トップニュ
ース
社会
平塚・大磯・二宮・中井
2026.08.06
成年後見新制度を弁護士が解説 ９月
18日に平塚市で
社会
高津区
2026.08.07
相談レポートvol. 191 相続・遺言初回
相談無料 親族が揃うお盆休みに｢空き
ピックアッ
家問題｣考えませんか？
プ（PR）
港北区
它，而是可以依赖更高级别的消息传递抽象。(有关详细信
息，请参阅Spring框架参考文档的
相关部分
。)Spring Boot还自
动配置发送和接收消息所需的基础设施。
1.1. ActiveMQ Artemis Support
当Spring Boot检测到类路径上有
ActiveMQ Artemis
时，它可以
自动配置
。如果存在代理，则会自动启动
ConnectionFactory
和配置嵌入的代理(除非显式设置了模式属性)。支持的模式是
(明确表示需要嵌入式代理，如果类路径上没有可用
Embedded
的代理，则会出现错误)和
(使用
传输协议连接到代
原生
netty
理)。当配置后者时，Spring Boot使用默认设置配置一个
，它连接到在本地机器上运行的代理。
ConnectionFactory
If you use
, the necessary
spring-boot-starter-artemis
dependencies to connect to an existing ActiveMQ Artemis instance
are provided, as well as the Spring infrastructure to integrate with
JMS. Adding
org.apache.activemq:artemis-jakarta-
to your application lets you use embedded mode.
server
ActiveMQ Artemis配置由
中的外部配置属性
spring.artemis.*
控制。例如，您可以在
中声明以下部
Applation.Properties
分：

...

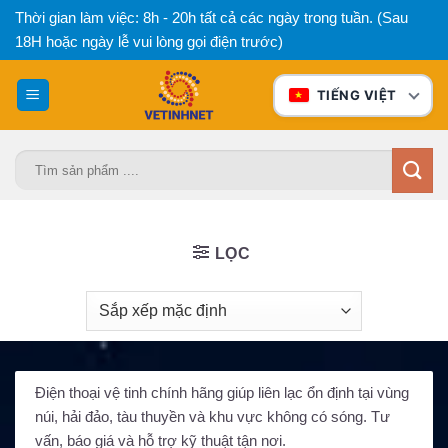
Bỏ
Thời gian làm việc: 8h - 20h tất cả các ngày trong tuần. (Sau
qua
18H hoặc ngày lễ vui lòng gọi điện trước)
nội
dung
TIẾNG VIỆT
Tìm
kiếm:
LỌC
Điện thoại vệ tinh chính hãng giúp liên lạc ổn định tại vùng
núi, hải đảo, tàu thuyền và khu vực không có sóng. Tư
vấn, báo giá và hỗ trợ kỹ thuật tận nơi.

> _WHAT YOU WILL DO_
Across all the records, find the lines containing the word "ngày" and reproduce each one.

> _EXERCISE SOLUTION_
Thời gian làm việc: 8h - 20h tất cả các ngày trong tuần. (Sau
18H hoặc ngày lễ vui lòng gọi điện trước)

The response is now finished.